[Dataset entries]

++++++++

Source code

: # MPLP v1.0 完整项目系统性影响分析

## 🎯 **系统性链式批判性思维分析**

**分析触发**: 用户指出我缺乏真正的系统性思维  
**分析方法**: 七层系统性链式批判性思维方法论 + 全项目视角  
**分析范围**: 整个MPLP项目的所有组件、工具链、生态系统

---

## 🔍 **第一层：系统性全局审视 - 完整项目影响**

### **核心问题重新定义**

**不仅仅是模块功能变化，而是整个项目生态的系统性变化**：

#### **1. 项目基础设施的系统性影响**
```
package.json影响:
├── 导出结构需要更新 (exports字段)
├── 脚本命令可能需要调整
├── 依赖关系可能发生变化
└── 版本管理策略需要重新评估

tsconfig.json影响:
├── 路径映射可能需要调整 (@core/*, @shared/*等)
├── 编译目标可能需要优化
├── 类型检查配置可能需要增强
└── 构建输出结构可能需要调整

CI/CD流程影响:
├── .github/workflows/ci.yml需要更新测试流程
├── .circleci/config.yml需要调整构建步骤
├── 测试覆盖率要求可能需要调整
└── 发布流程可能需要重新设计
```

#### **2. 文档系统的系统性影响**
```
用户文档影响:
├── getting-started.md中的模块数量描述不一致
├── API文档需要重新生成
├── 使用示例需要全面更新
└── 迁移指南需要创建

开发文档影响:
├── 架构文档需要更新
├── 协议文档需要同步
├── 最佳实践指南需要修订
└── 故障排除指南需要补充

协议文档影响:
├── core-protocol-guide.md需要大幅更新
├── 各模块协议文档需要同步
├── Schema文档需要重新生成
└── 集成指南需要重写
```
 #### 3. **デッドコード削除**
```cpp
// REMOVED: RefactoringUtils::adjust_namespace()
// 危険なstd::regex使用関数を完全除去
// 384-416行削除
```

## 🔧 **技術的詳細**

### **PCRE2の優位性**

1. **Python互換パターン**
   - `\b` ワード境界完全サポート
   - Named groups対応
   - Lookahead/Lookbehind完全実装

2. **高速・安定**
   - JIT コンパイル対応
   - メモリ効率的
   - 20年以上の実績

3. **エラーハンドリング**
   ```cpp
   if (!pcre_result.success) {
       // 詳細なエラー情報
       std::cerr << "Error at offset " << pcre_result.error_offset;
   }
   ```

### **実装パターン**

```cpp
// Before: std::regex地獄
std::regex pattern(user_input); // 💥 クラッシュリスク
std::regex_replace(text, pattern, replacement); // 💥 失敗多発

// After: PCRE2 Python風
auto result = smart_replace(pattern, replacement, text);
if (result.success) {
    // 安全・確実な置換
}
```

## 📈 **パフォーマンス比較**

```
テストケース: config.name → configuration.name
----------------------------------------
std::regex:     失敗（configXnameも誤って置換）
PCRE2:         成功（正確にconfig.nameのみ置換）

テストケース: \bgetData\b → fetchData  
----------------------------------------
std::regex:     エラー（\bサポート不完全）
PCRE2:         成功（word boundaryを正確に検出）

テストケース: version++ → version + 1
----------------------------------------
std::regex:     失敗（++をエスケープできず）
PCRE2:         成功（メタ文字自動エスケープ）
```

++++++++

● Action item: Every record listed above needs to be written out again exactly.

● Response box:
Source code

: # MPLP v1.0 完整项目系统性影响分析

## 🎯 **系统性链式批判性思维分析**

**分析触发**: 用户指出我缺乏真正的系统性思维  
**分析方法**: 七层系统性链式批判性思维方法论 + 全项目视角  
**分析范围**: 整个MPLP项目的所有组件、工具链、生态系统

---

## 🔍 **第一层：系统性全局审视 - 完整项目影响**

### **核心问题重新定义**

**不仅仅是模块功能变化，而是整个项目生态的系统性变化**：

#### **1. 项目基础设施的系统性影响**
```
package.json影响:
├── 导出结构需要更新 (exports字段)
├── 脚本命令可能需要调整
├── 依赖关系可能发生变化
└── 版本管理策略需要重新评估

tsconfig.json影响:
├── 路径映射可能需要调整 (@core/*, @shared/*等)
├── 编译目标可能需要优化
├── 类型检查配置可能需要增强
└── 构建输出结构可能需要调整

CI/CD流程影响:
├── .github/workflows/ci.yml需要更新测试流程
├── .circleci/config.yml需要调整构建步骤
├── 测试覆盖率要求可能需要调整
└── 发布流程可能需要重新设计
```

#### **2. 文档系统的系统性影响**
```
用户文档影响:
├── getting-started.md中的模块数量描述不一致
├── API文档需要重新生成
├── 使用示例需要全面更新
└── 迁移指南需要创建

开发文档影响:
├── 架构文档需要更新
├── 协议文档需要同步
├── 最佳实践指南需要修订
└── 故障排除指南需要补充

协议文档影响:
├── core-protocol-guide.md需要大幅更新
├── 各模块协议文档需要同步
├── Schema文档需要重新生成
└── 集成指南需要重写
```
 #### 3. **デッドコード削除**
```cpp
// REMOVED: RefactoringUtils::adjust_namespace()
// 危険なstd::regex使用関数を完全除去
// 384-416行削除
```

## 🔧 **技術的詳細**

### **PCRE2の優位性**

1. **Python互換パターン**
   - `\b` ワード境界完全サポート
   - Named groups対応
   - Lookahead/Lookbehind完全実装

2. **高速・安定**
   - JIT コンパイル対応
   - メモリ効率的
   - 20年以上の実績

3. **エラーハンドリング**
   ```cpp
   if (!pcre_result.success) {
       // 詳細なエラー情報
       std::cerr << "Error at offset " << pcre_result.error_offset;
   }
   ```

### **実装パターン**

```cpp
// Before: std::regex地獄
std::regex pattern(user_input); // 💥 クラッシュリスク
std::regex_replace(text, pattern, replacement); // 💥 失敗多発

// After: PCRE2 Python風
auto result = smart_replace(pattern, replacement, text);
if (result.success) {
    // 安全・確実な置換
}
```

## 📈 **パフォーマンス比較**

```
テストケース: config.name → configuration.name
----------------------------------------
std::regex:     失敗（configXnameも誤って置換）
PCRE2:         成功（正確にconfig.nameのみ置換）

テストケース: \bgetData\b → fetchData  
----------------------------------------
std::regex:     エラー（\bサポート不完全）
PCRE2:         成功（word boundaryを正確に検出）

テストケース: version++ → version + 1
----------------------------------------
std::regex:     失敗（++をエスケープできず）
PCRE2:         成功（メタ文字自動エスケープ）
```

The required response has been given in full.